§ **Task**: Count the lines in the material below that contain the word "Генератор", and reply with that number alone.

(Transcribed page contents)
##########

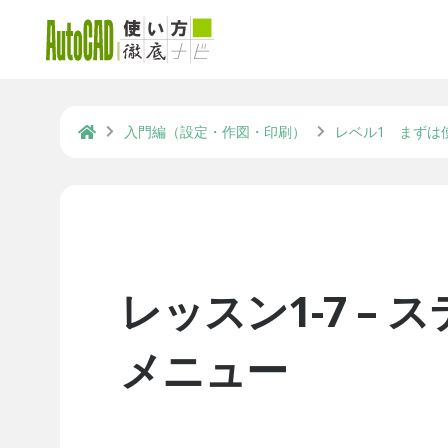
入門編（設定・作図・印刷）
レベル1 まずは
レッスン1-7 –
メニュー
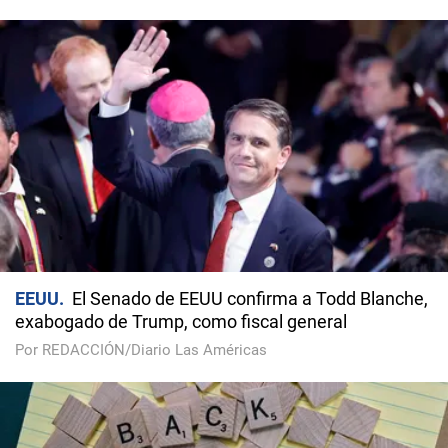
EEUU
El Senado de EEUU confirma a Todd Blanche,
exabogado de Trump, como fiscal general
Por REDACCIÓN/Diario Las Américas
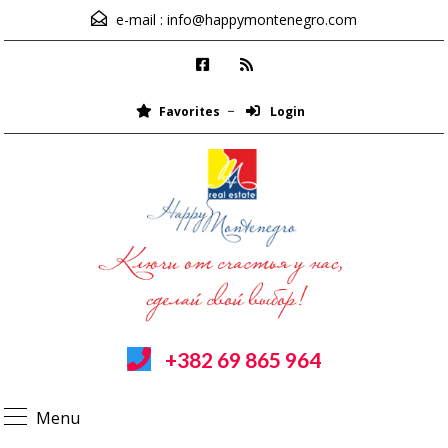
e-mail :
info@happymontenegro.com
Favorites
Login
+382 69 865 964
Menu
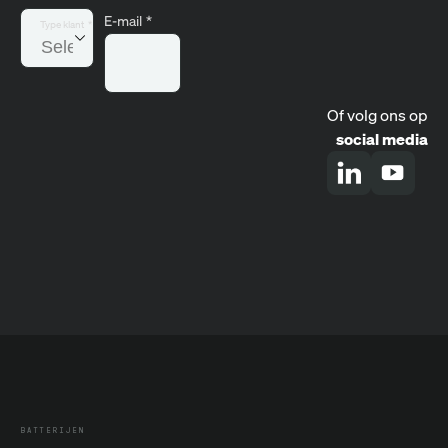
E-mail
*
Type klant
*
Of volg ons op
social media
BATTERIJEN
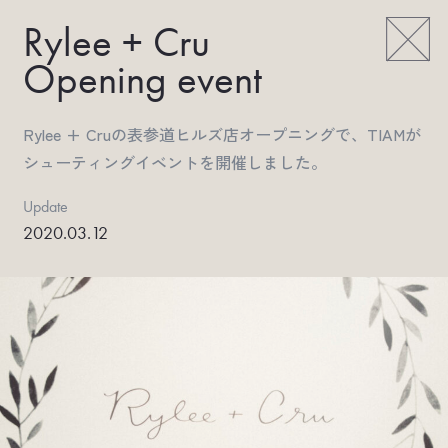
Rylee + Cru
Opening event
Rylee + Cruの表参道ヒルズ店オープニングで、TIAMが
シューティングイベントを開催しました。
Update
2020.03.12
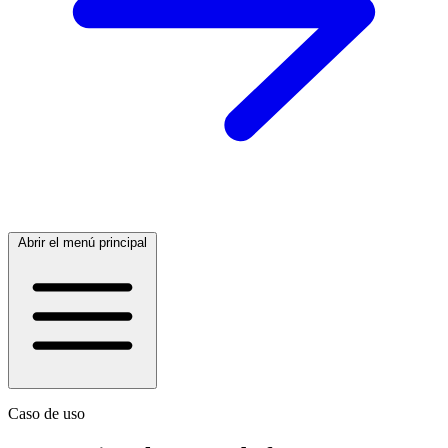
Abrir el menú principal
Caso de uso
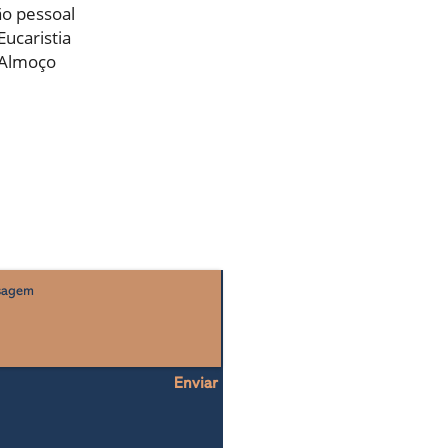
o pessoal
Eucaristia
 Almoço
CONTACTOS
 comentários envie um email para:
entromariano@domuscarmeli.net
Enviar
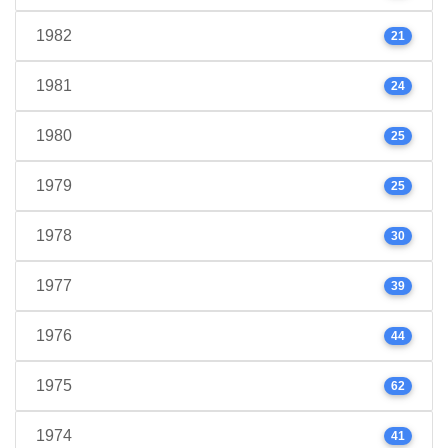
1982
21
1981
24
1980
25
1979
25
1978
30
1977
39
1976
44
1975
62
1974
41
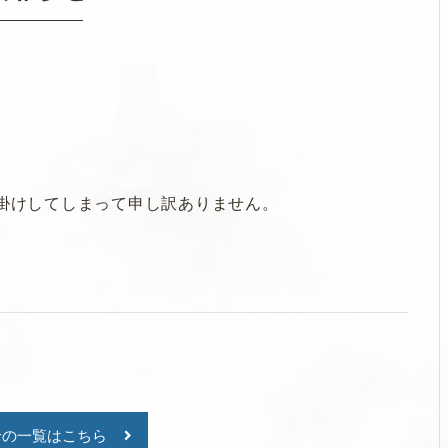
お掛けしてしまって申し訳ありません。
せの一覧はこちら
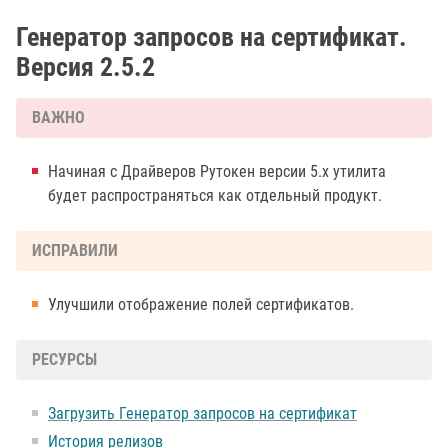
Генератор запросов на сертификат.
Версия 2.5.2
ВАЖНО
Начиная с Драйверов Рутокен версии 5.х утилита
будет распространяться как отдельный продукт.
ИСПРАВИЛИ
Улучшили отображение полей сертификатов.
РЕСУРСЫ
Загрузить Генератор запросов на сертификат
История релизов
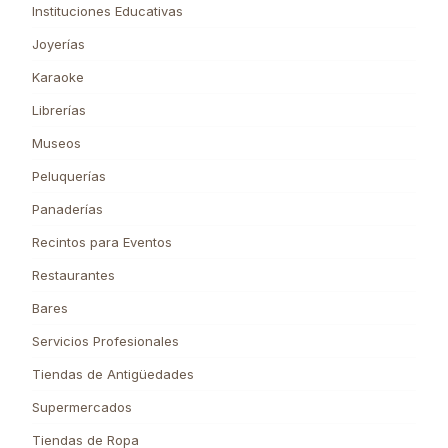
Instituciones Educativas
Joyerías
Karaoke
Librerías
Museos
Peluquerías
Panaderías
Recintos para Eventos
Restaurantes
Bares
Servicios Profesionales
Tiendas de Antigüedades
Supermercados
Tiendas de Ropa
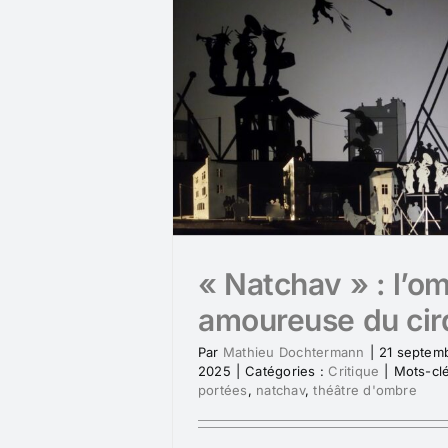
« Natchav » : l’o
amoureuse du cir
Par
Mathieu Dochtermann
|
21 septem
2025
|
Catégories :
Critique
|
Mots-cl
portées
,
natchav
,
théâtre d'ombre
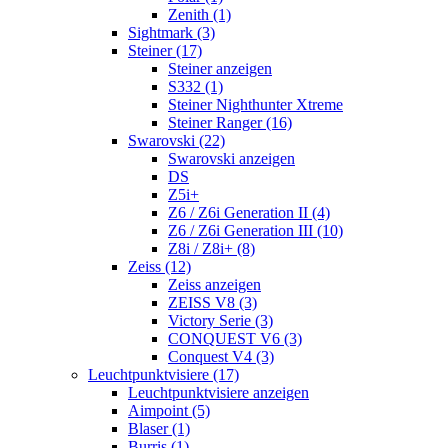
Zenith (1)
Sightmark (3)
Steiner (17)
Steiner anzeigen
S332 (1)
Steiner Nighthunter Xtreme
Steiner Ranger (16)
Swarovski (22)
Swarovski anzeigen
DS
Z5i+
Z6 / Z6i Generation II (4)
Z6 / Z6i Generation III (10)
Z8i / Z8i+ (8)
Zeiss (12)
Zeiss anzeigen
ZEISS V8 (3)
Victory Serie (3)
CONQUEST V6 (3)
Conquest V4 (3)
Leuchtpunktvisiere (17)
Leuchtpunktvisiere anzeigen
Aimpoint (5)
Blaser (1)
Burris (1)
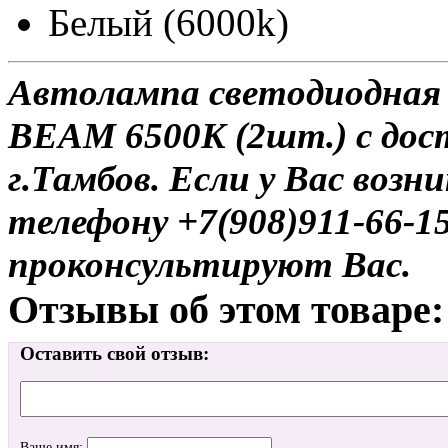
Белый (6000k)
Автолампа светодиодная 
BEAM 6500K (2шт.) с дос
г.Тамбов. Если у Вас возн
телефону +7(908)911-66-
проконсультируют Вас.
Отзывы об этом товаре:
Оставить свой отзыв:
Ваше имя:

##########

§ **Task response**: 2